Mon coeur est lourd. Et chaque jour c'est dur, voire très dur. Je n'ai toujours pas de futur concret, ça traine, ça me stresse, me ronge même.

Mon disque est bien avancé, 12 chansons terminées, 5 en chantier et d'autres qui ont déjà été éliminées. Je suis content parce que j'ai créé un groupe ce qui fait que rien ne se fera sous mon nom, et je me sens mieux comme ça. En plus je suis dans les temps, chose que je n'aurais jamais crue possible, du coup le disque sera probablement terminé comme prévu à la fin du mois. 
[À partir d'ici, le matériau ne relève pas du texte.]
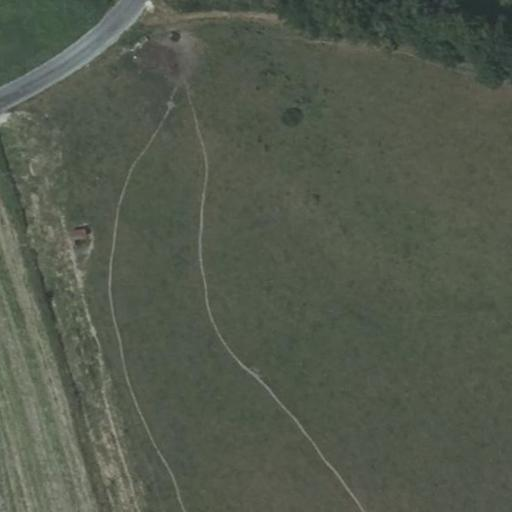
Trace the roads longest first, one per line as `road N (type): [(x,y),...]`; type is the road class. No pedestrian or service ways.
road 1 (track): [(116,34),(188,6),(259,5),(435,41),(511,67)]
road 2 (tertiary): [(133,0),(116,34),(0,93)]
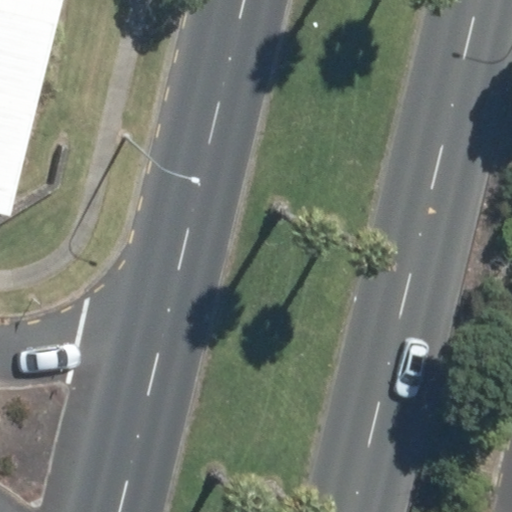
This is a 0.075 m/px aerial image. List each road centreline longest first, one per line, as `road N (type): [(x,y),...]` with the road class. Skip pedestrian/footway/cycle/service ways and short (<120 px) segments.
road 1 (primary): [(468,0),(342,511)]
road 2 (primary): [(163,321),(243,0)]
road 3 (primary): [(112,511),(163,321)]
road 4 (residential): [(0,358),(163,321)]
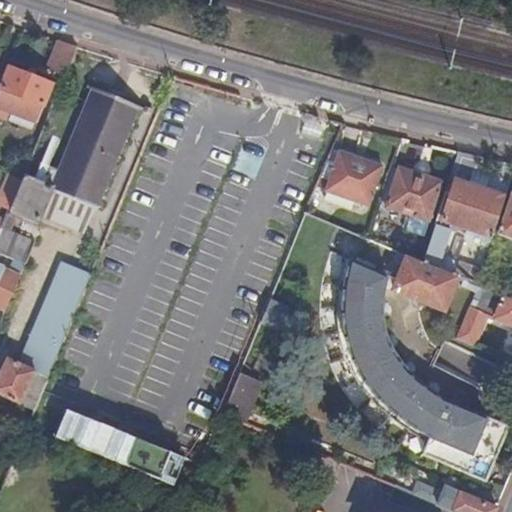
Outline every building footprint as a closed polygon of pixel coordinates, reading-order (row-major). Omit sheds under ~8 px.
[(67,74),(78,48),(61,42),(51,67),(67,74)] [(10,68),(0,93),(0,116),(7,120),(10,113),(37,124),(53,86),(10,68)] [(65,156),(59,171),(54,190),(96,207),(100,209),(101,206),(99,205),(105,192),(107,192),(108,190),(106,189),(112,175),(114,176),(115,173),(113,172),(118,159),(121,160),(122,158),(119,156),(125,143),(128,143),(129,141),(127,140),(133,126),(135,127),(136,125),(133,123),(139,110),(152,115),(155,108),(154,106),(149,103),(146,106),(144,108),(117,97),(88,86),(87,88),(92,90),(87,104),(84,103),(83,106),(85,107),(80,121),(78,120),(77,122),(79,122),(73,138),(70,137),(70,139),(71,140),(66,155),(64,154),(63,155),(65,156)] [(423,263),(460,279),(457,273),(461,264),(464,263),(482,270),(503,204),(505,199),(498,197),(499,194),(474,185),(482,158),(458,152),(423,263)] [(326,192),(369,207),(382,167),(339,153),(326,192)] [(41,218),(54,190),(59,171),(42,164),(35,180),(24,175),(22,181),(2,229),(0,234),(0,253),(25,264),(35,243),(10,232),(17,213),(39,223),(41,218)] [(387,207),(430,222),(443,181),(400,167),(387,207)] [(54,190),(41,218),(83,236),(96,207),(54,190)] [(505,198),(505,199),(503,204),(509,205),(500,234),(511,237),(511,195),(511,200),(505,198)] [(370,241),(378,244),(383,226),(376,223),(370,241)] [(447,311),(457,286),(460,279),(423,263),(399,253),(396,263),(406,267),(396,290),(447,311)] [(389,414),(398,423),(409,431),(420,439),(428,444),(423,457),(487,483),(496,462),(509,428),(480,416),(448,403),(437,397),(425,388),(419,382),(411,373),(401,361),(393,347),(389,335),(386,325),(385,311),(385,299),(387,285),(390,276),(347,258),(341,273),(339,282),(338,295),(337,311),(338,326),(342,344),(348,361),(357,377),(367,391),(375,400),(389,414)] [(460,279),(466,281),(477,286),(482,270),(464,263),(461,264),(457,273),(460,279)] [(64,264),(59,277),(20,365),(49,379),(86,289),(92,276),(78,270),(64,264)] [(466,281),(464,287),(485,296),(487,290),(477,286),(466,281)] [(478,312),(511,326),(511,300),(487,290),(485,296),(478,312)] [(289,310),(271,302),(262,323),(278,330),(282,327),(289,310)] [(443,344),(436,369),(469,378),(476,354),(443,344)] [(0,395),(35,412),(49,379),(20,365),(7,360),(0,376),(0,395)] [(239,379),(224,415),(242,422),(257,387),(239,379)] [(6,424),(26,433),(31,421),(12,412),(6,424)] [(414,494),(456,511),(497,511),(499,508),(446,487),(443,494),(419,484),(414,494)]
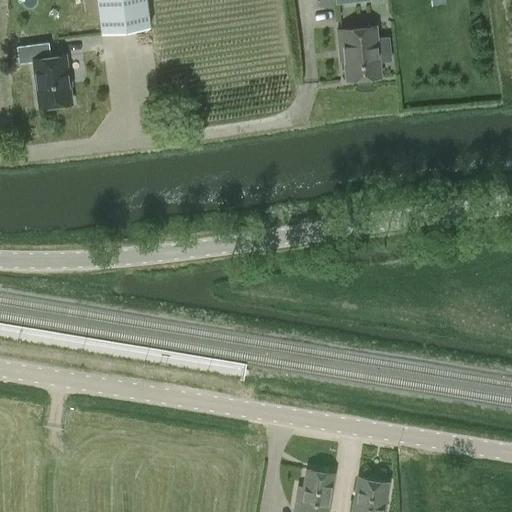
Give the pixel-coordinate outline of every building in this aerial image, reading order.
[(97,0),(102,33),(150,27),(146,0),(97,0)] [(380,76),(379,62),(390,61),(387,37),(376,38),(375,25),(337,29),(339,52),(343,51),(346,79),(380,76)] [(33,59),(39,106),(71,102),(65,55),(33,59)] [(295,497),(293,510),(301,511),(327,511),(334,472),(306,467),(300,498),(295,497)] [(382,511),(388,481),(357,475),(350,511),(382,511)]
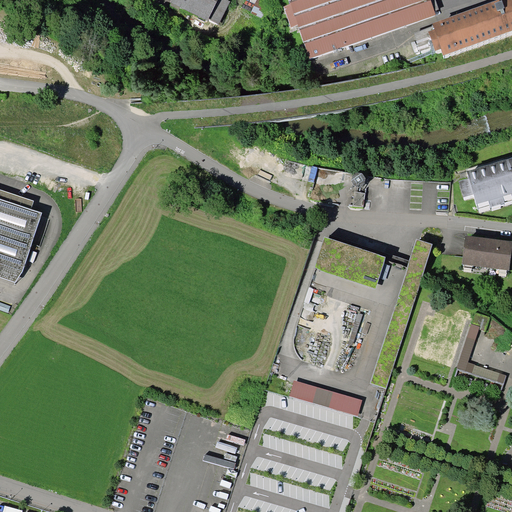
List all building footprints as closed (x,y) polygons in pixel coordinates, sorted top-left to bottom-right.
[(170,0),(170,1),(207,20),(208,18),(219,24),(231,2),(227,0),(170,0)] [(288,0),(290,3),(284,7),(291,27),(297,25),(310,59),(436,15),(430,0),(288,0)] [(511,9),(509,2),(435,28),(437,33),(431,35),(438,54),(443,52),(445,59),(511,35),(511,9)] [(511,157),(467,171),(469,178),(459,181),(464,198),(474,195),(478,208),(490,205),(491,207),(505,203),(504,202),(511,199),(511,157)] [(0,189),(0,198),(32,209),(34,201),(0,189)] [(42,213),(32,209),(0,198),(0,277),(15,283),(22,272),(42,213)] [(511,250),(511,241),(466,235),(462,264),(464,265),(472,266),(499,269),(507,270),(509,271),(511,250)] [(386,257),(324,236),(315,267),(328,273),(375,289),(386,257)] [(433,244),(416,239),(370,383),(386,389),(433,244)] [(479,329),(486,331),(491,317),(475,312),(471,324),(480,327),(479,329)] [(480,327),(471,324),(456,370),(503,385),(507,375),(475,365),(475,364),(468,362),(479,329),(480,327)] [(357,416),(362,400),(294,381),(289,396),(357,416)]
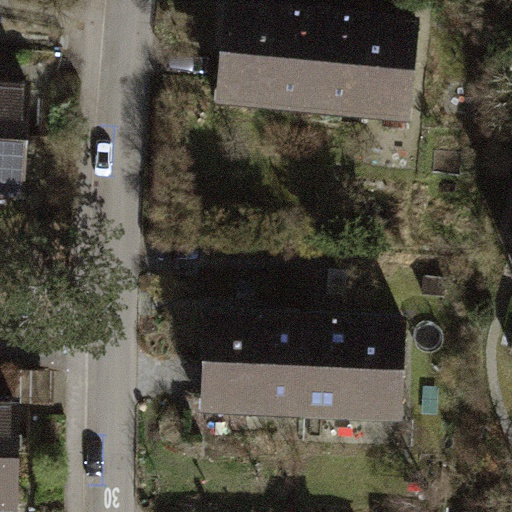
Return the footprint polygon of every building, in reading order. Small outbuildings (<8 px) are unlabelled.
[(418,133),(428,21),(229,4),(219,116),(418,133)] [(0,198),(24,200),(31,85),(0,82),(0,198)] [(314,436),(319,321),(216,317),(212,432),(314,436)] [(417,440),(422,325),(319,321),(314,436),(417,440)] [(0,511),(10,511),(15,396),(0,395),(0,511)]
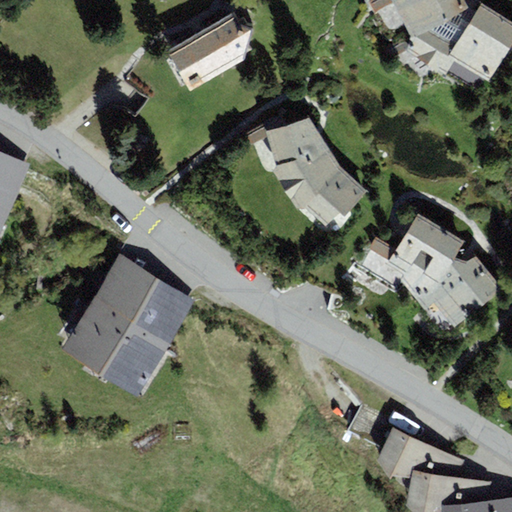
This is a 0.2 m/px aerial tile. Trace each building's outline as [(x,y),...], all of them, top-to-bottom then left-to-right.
[(468,8),(463,0),(393,0),(411,35),(408,51),(445,75),(454,60),(491,82),(511,45),(511,21),(482,3),(476,12),(468,8)] [(168,50),(191,90),(229,67),(233,69),(242,64),(254,28),(240,24),(233,12),(168,50)] [(337,226),(366,190),(340,164),(310,117),(267,131),(281,183),(292,200),(337,226)] [(0,231),(30,163),(0,149),(0,231)] [(425,309),(434,298),(456,257),(465,243),(418,214),(396,249),(375,237),(361,265),(396,286),(403,281),(425,309)] [(194,299),(120,254),(62,350),(135,394),(194,299)] [(467,261),(456,257),(434,298),(455,328),(503,288),(476,256),(467,261)] [(377,458),(408,487),(413,471),(458,478),(464,461),(393,427),(377,458)] [(491,482),(458,478),(413,471),(408,487),(405,504),(414,511),(442,511),(443,505),(491,499),(491,482)] [(511,511),(511,496),(491,499),(443,505),(442,511),(511,511)]
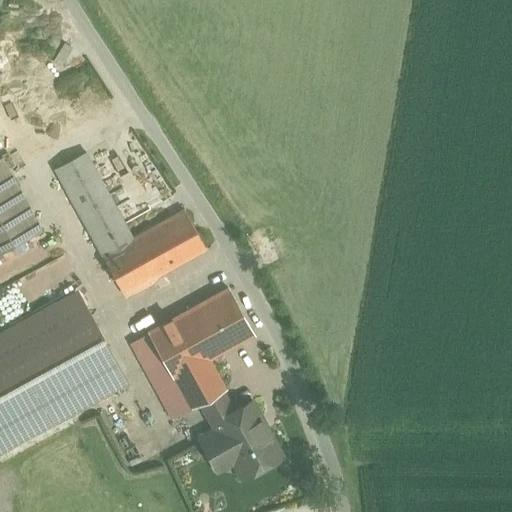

Et sinon j'écoute beaucoup Bright Eyes, je me retrouve dans ce que Conor Oberst chante, chuchote, hurle.

Posté par Guillaume_Vertov à 23:22 - Commentaires [2] - Permalien [#]


Commentaires sur Pas que

  • c'est pour toi que tu dois exister, pas pour les autres ni au travers des autres. Avant de servir les autres, sers toi, prends ce qu'il y a à prendre, la musique, le cinéma, la vie... Où peut on écouter ton groupe?

    Posté par Amélie, 10 avril 2010 à 16:23 | | Répondre
  • Amélie, tu sais... Non justement, et je dis ça sans aucune méchanceté, mais tu ne sais pas. Tu ne sais pas ce que j'ai vécu ces derniers mois et tu ne peux pas l'imaginer. Je suis doucement en train de revenir de très loin, différent, changé, avec notamment une grosse cicatrice qui fait que la solitude qui a été ma meilleure amie pendant des années et des années et désormais devenue insupportable. Plus rien n'a de valeur à mes yeux si je n'ai pas celle que j'aime ou des amis proches à mes côtés avec qui partager. Je préfère passer 1 semaine à Calais avec elle ou eux plutôt que de partir seul pour la destination de mon choix. C'est comme ça, pour le moment j'ai encore besoin que l'on me porte, que l'on m'entoure. Je ne m'étendrai pas plus puisque je ne souhaite toujours pas parler publiquement des choses que j'ai choisi de ne pas écrire sur ce blog ces derniers mois.

    A propos du groupe pour l'instant le seul moyen de l'écouter c'est d'être au bon endroit au bon moment, mais peut être que les chansons d'"I'm too sad to tell you" vont être mises en ligne prochainement dans le cadre d'un projet artistique plus large avec des gens de Berlin.